Me apresso pela mesma porta que Analua tinha acabado de sair. Mas ela simplesmente desapareceu. Merda. Sem chances de conseguir falar com ela ainda hoje. Sento-me no banco mais próximo tentando me recuperar de tudo que acabou de acontecer, mas Lou já estava do meu lado tagarelando sem parar em como finalmente eu fiz o que sempre queria e como eu deveria estar me sentindo nas nuvens com isso. Só que eu estava confusa pra caralho, na real. E, sim, um pouco eufórica também. Era insano demais pensar que eu finalmente tinha tomado coragem para beijar o Jonas. Não tinha sido tão bom quanto achei que seria, mas também não tinha sido ruim. Não mesmo. Sorrio sozinha lembrando do beijo.

- Lis, você tá bem? Tá me escutando? - Lou chama minha atenção.

- Acho que sim. - Olho para ela finalmente. - Ainda não acredito que fiz isso na frente da escola toda.

- Mas foi bom, não foi?

- Sim.

- Viu! Eu estava certa!!! - Lou comemora.

- O que eu vou fazer agora?

- Continuar com Jonas. Dã. - Ela bate em meu ombro de leve. - Ele parece que gosta de você.

Penso nisso por um momento. Eu poderia tentar algo com Jonas. Foi o que eu sempre quis em toda minha vida. Charlote disse que isso aconteceria. Vai ver ela é mesmo vidente. Só tem um problema: ficar com Jonas iria trazer me uma popularidade que não sei se estou disposta a enfrentar.
Jonas me oferece companhia até a minha casa, e eu nem penso em recusar. Naturalmente ele caminha ao meu lado com os braços em volta do meu pescoço.
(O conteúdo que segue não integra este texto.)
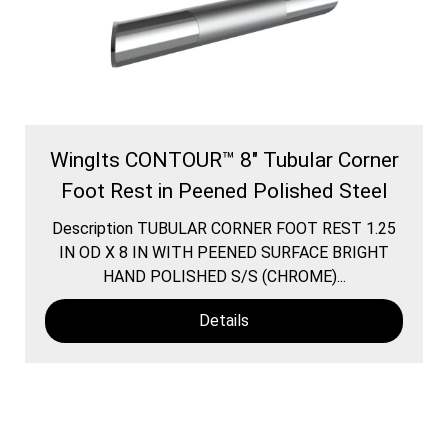
WingIts CONTOUR™ 8" Tubular Corner
Foot Rest in Peened Polished Steel
Description TUBULAR CORNER FOOT REST 1.25
IN OD X 8 IN WITH PEENED SURFACE BRIGHT
HAND POLISHED S/S (CHROME)...
Details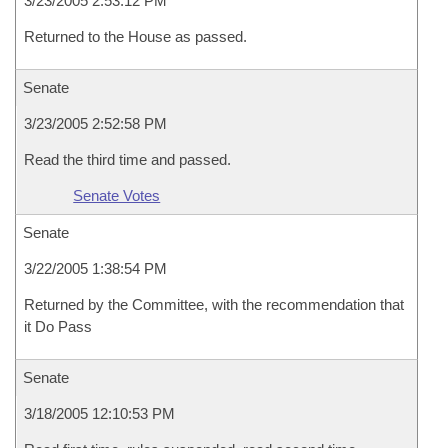
3/23/2005 2:53:12 PM
Returned to the House as passed.
Senate
3/23/2005 2:52:58 PM
Read the third time and passed.
Senate Votes
Senate
3/22/2005 1:38:54 PM
Returned by the Committee, with the recommendation that
it Do Pass
Senate
3/18/2005 12:10:53 PM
- Você está bem com toda aquela situação com a Chris? - Jonas pergunta enquanto caminhamos.

- Sim, mas acho que te devo desculpas.

- Desculpas? Pelo o quê?

- Por te beijar sem você esperar. Eu não iria gostar se fosse ao contrário. - Falo sem graça. - Então, me desculpa.

- Olha, não tenho nada do que reclamar. Aliás, por mim, você pode me beijar quando quiser. - Jonas diz me arrancando risadas.